The ops team needs to know the water levels at ten different spots. They run `list_stations`, iterate through the resulting IDs, and call `list_station_readings` for each one to build a single, comprehensive report.

## Benefits

- Stop sifting through web dashboards. Using `list_floods` instantly gives you a compiled list of every active flood warning, regardless of severity level.
- Need to know what data is available? Running `list_measures` shows you all the specific metrics (like flow rate or water temperature) that the EA tracks—it saves time figuring out the right API call.
- Instead of guessing a station ID, use `list_stations` to get a definitive list of active monitoring points. Then, pass those IDs to `list_station_readings` for the latest data batch.
- The network parameters aren't clear? Use `get_hydrology_station` and `get_measure` together. This lets you understand exactly what physical river or sea segment is being monitored and how the measurements are calculated.
- It works across all your preferred AI clients—Claude, Cursor, VS Code, etc.—meaning you get real-time sensor data right where you're coding or writing reports.

## How It Works

The bottom line is: your AI client runs the environmental queries, bypassing the need to manually interact with complex external web forms.

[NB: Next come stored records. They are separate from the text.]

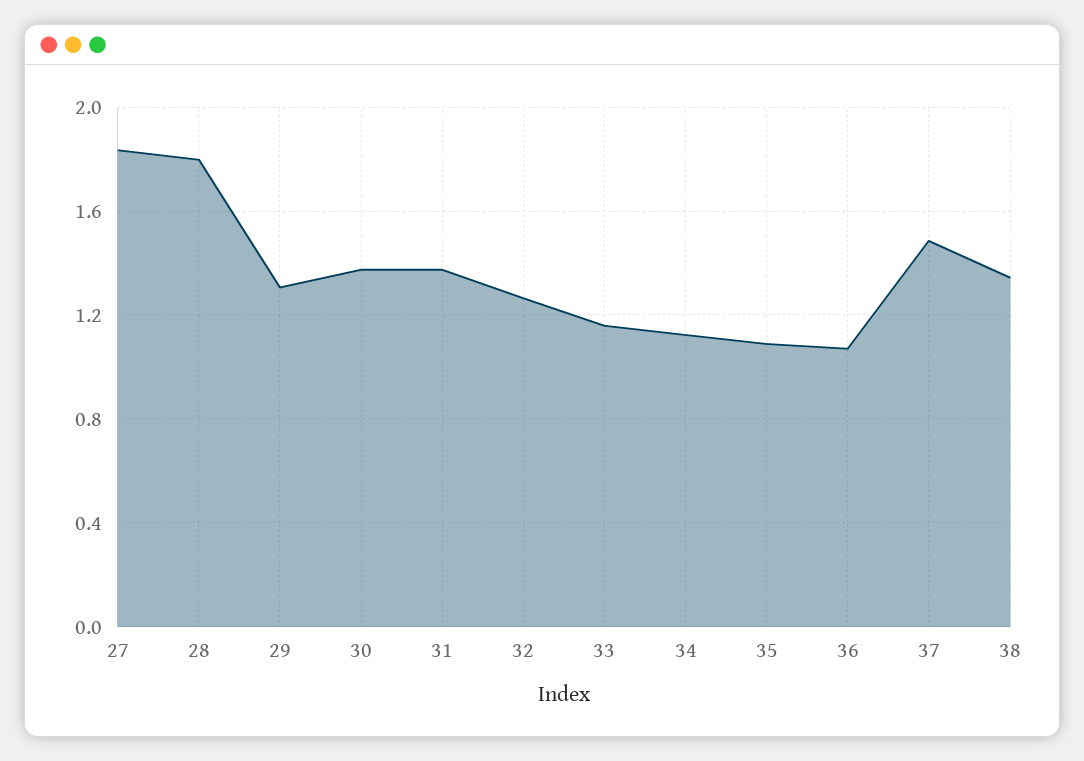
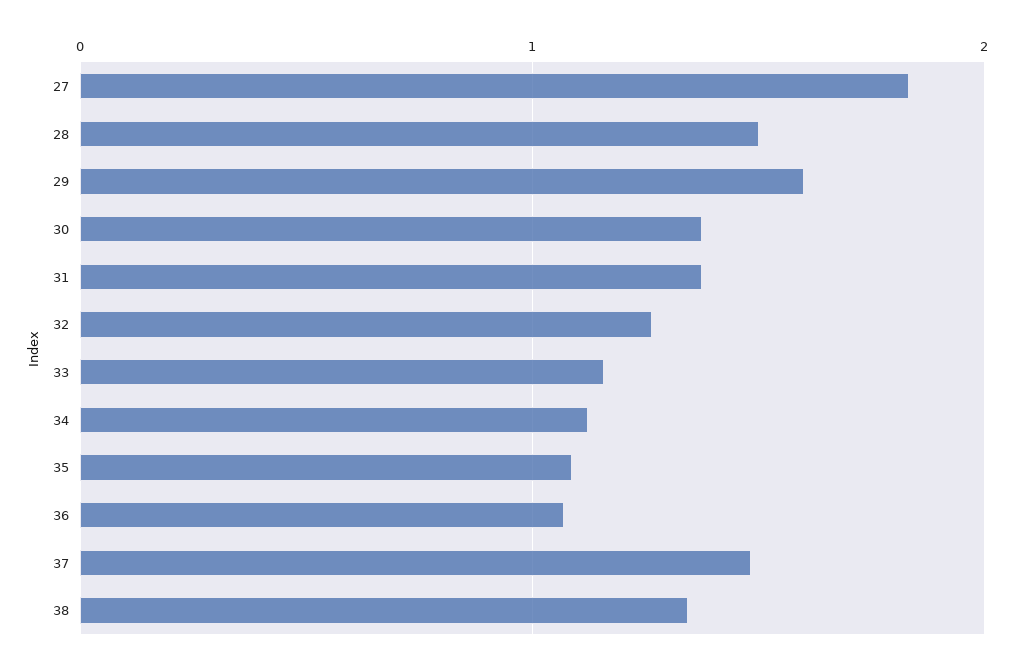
28: 1.8 -> 1.5
29: 1.3 -> 1.6

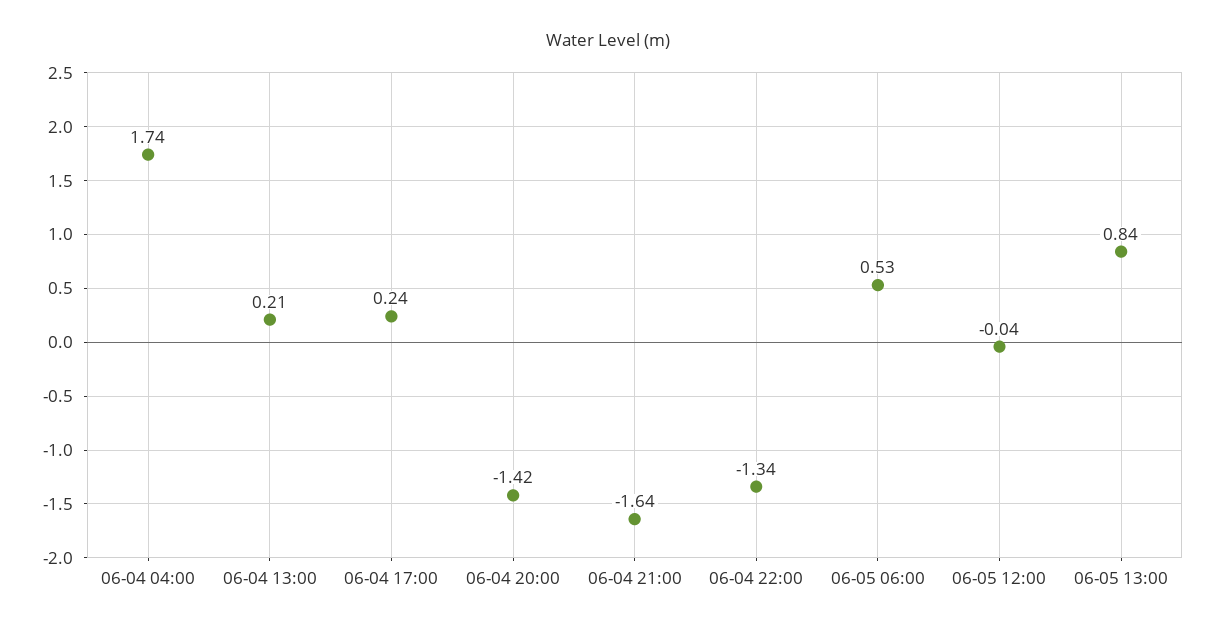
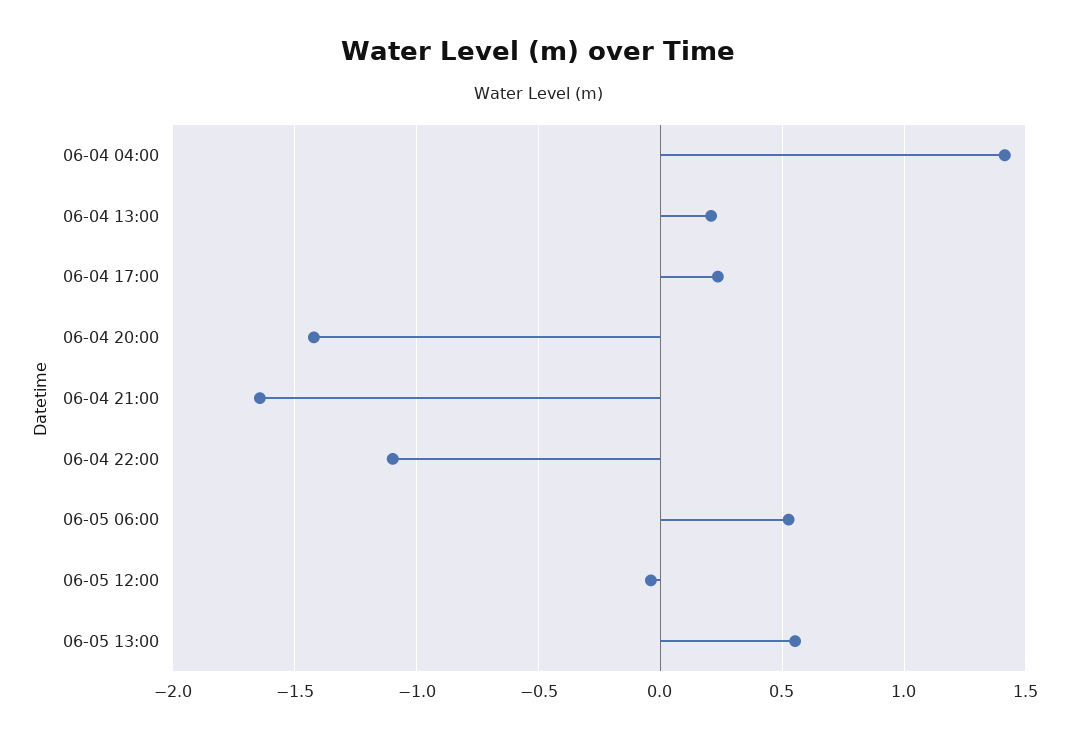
06-04 04:00: 1.74 -> 1.4
06-04 22:00: -1.34 -> -1.1
06-05 13:00: 0.84 -> 0.55

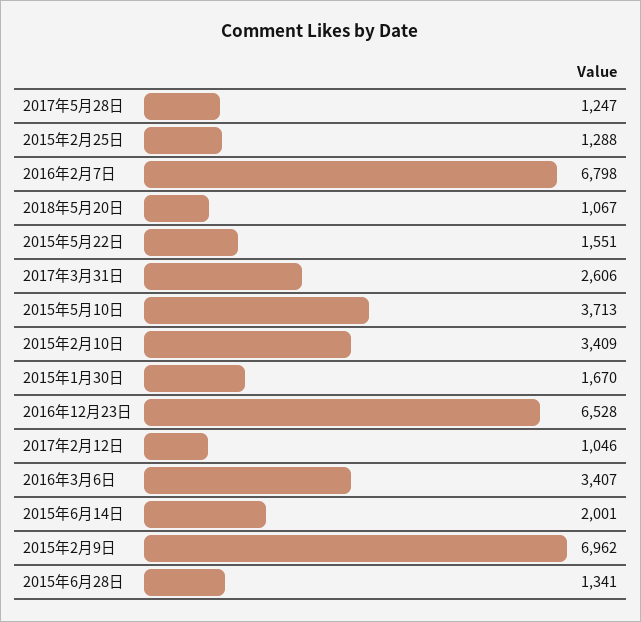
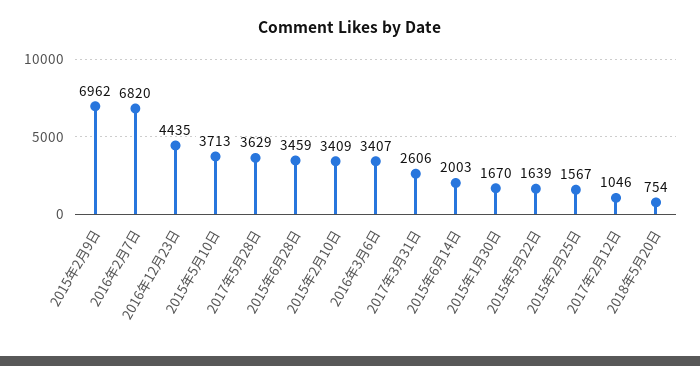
2017年5月28日: 1247 -> 3629
2015年2月25日: 1288 -> 1567
2016年2月7日: 6798 -> 6820
2018年5月20日: 1067 -> 754
2015年5月22日: 1551 -> 1639
2016年12月23日: 6528 -> 4435
2015年6月14日: 2001 -> 2003
2015年6月28日: 1341 -> 3459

1. Subscribe to this server on Vinkius. Open your AI client (Claude, Cursor, etc.).
2. Directly instruct your agent what data you need—for instance, 'List all flood warnings for the Thames Valley.'
3. The agent executes the appropriate tool (e.g., `list_floods`) and returns structured data containing real-time water levels or alerts.

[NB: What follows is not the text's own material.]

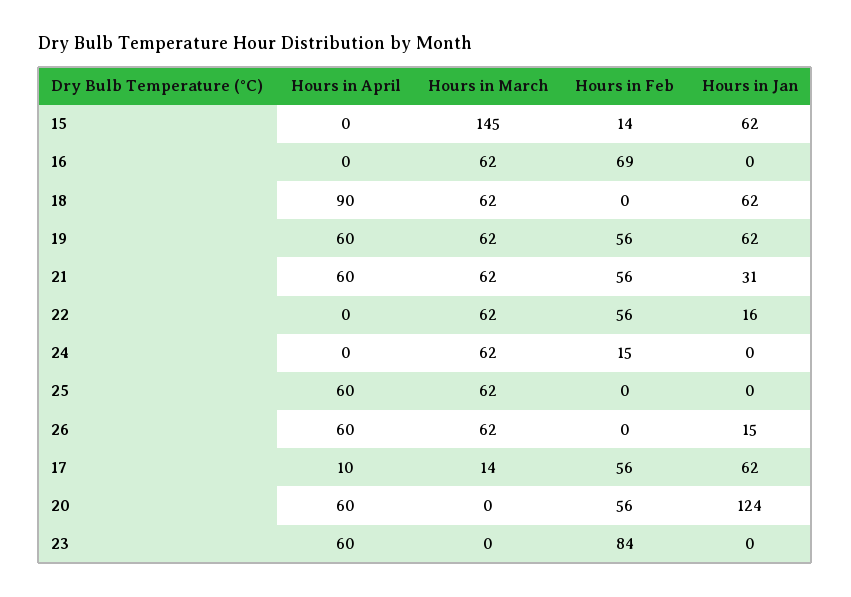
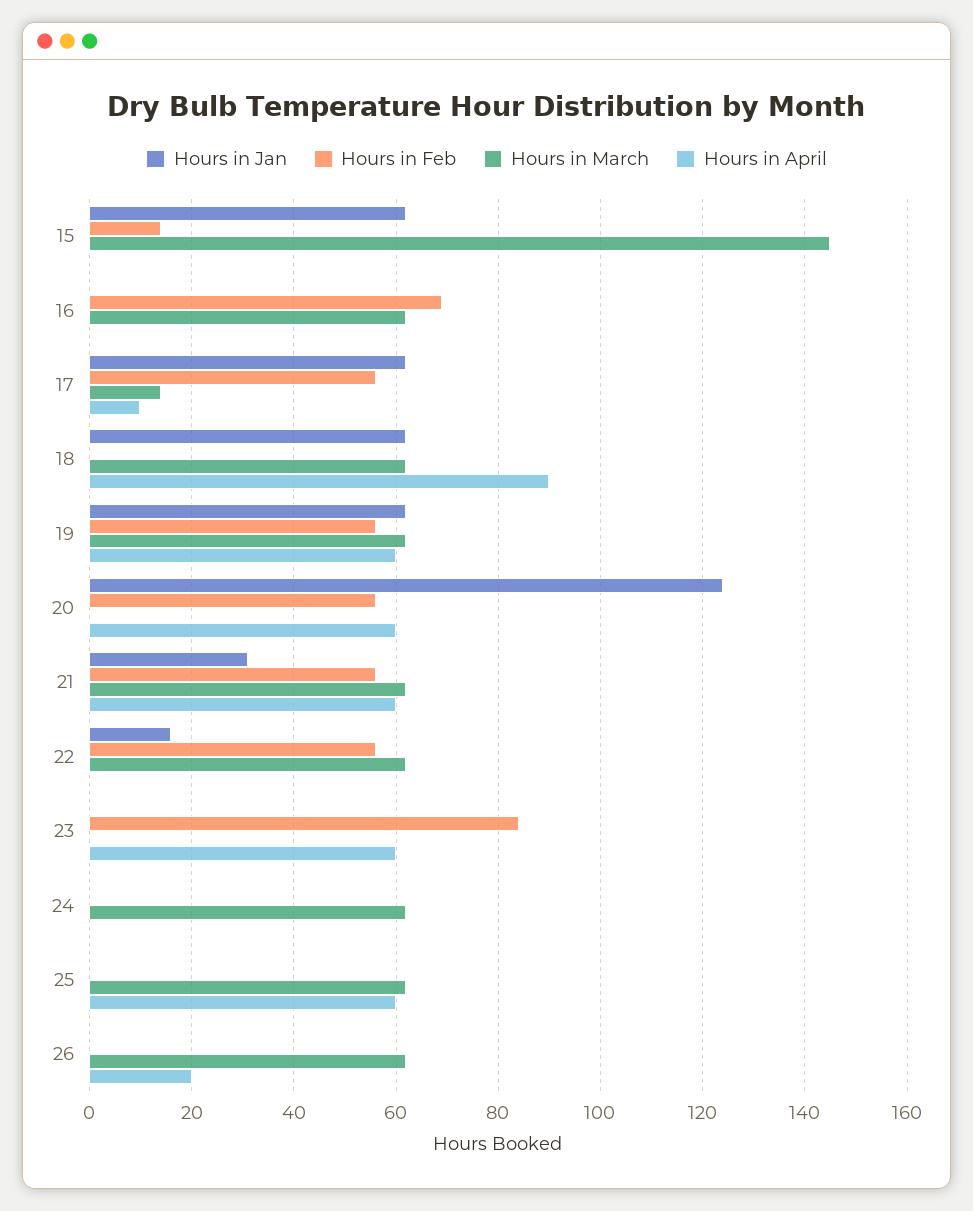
Hours in Feb, 24: 15 -> 0
Hours in April, 26: 60 -> 20
Hours in Jan, 26: 15 -> 0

## Frequently Asked Questions

**How do I get started?**
Subscribe to the server and you're ready. The UK Environment Agency API is entirely public open data. No code, no setup, no webhooks — just connect and start querying through your AI agent.

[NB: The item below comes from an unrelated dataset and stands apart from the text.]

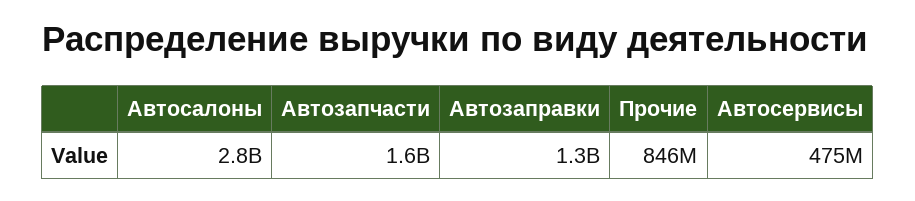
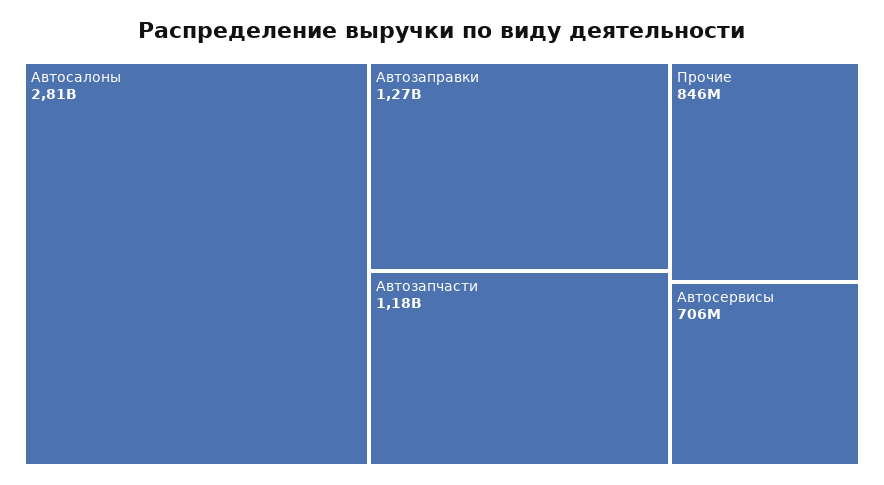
Автозапчасти: 1600000000 -> 1180000000
Автосервисы: 475000000 -> 706000000

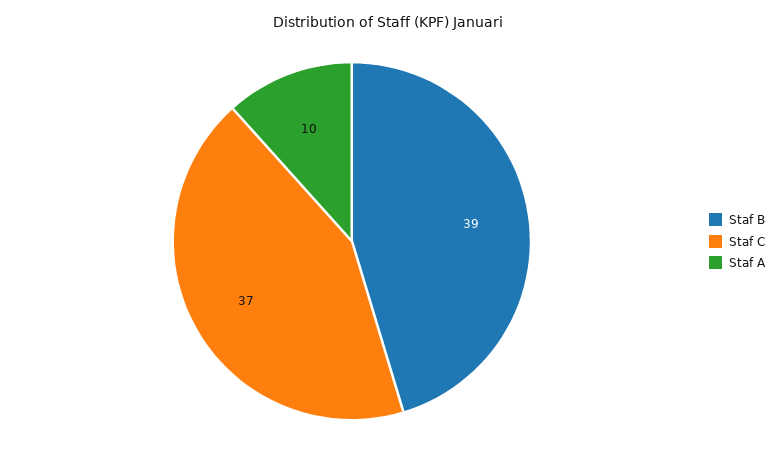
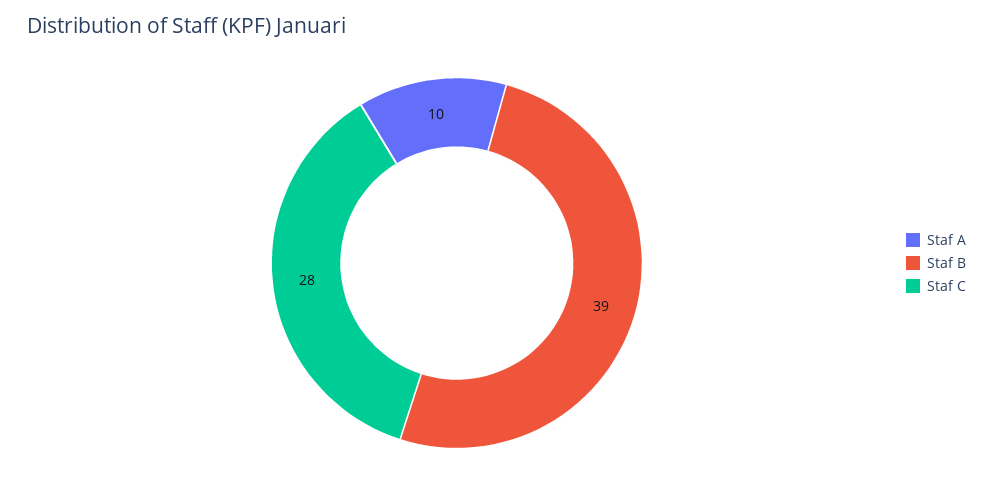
Staf C: 37 -> 28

**Can my AI agent check for active flood warnings in specific areas?**
Yes. Your agent queries the live flood alert endpoints, giving you precise warnings, severity levels, and regional bounds instantaneously. It handles the whole diagnostic flow directly from your prompt.

**What happens when I need to check exact river depth history?**
Just tell your AI agent. It targets individual measurement stations and reads their active water flow and level records, saving you from navigating complex CSV government databases.

**Can I monitor multiple geographic metrics simultaneously?**
Absolutely. Combine requests for hydrology network grids, list all active flood stations across county borders, and map their measures. Perfect for logistics teams, civic planners, and researchers parsing country-wide status loops.

**When I call list_stations, do I need to worry about authentication?**
No, you don't need any credentials. The server connects directly to the open data hub, meaning your AI agent handles the connection without requiring API keys or complex setup.

**If a sensor fails, how does list_station_readings show me the error?**
The response structure includes specific status codes and detailed JSON objects describing the failure. This lets your agent distinguish between missing data and an actual system error.

**What is the best way to check for all available metrics using list_measures?**
The tool returns a comprehensive list of every measurable parameter (like flow rate or temperature). This structure includes standardized units, so you know exactly what your agent is interpreting.

**Is there a limit when I query get_hydrology_station repeatedly?**
The service manages standard querying rates. For high-volume data pulls or continuous monitoring, schedule the queries in an autonomous pipeline rather than running them individually.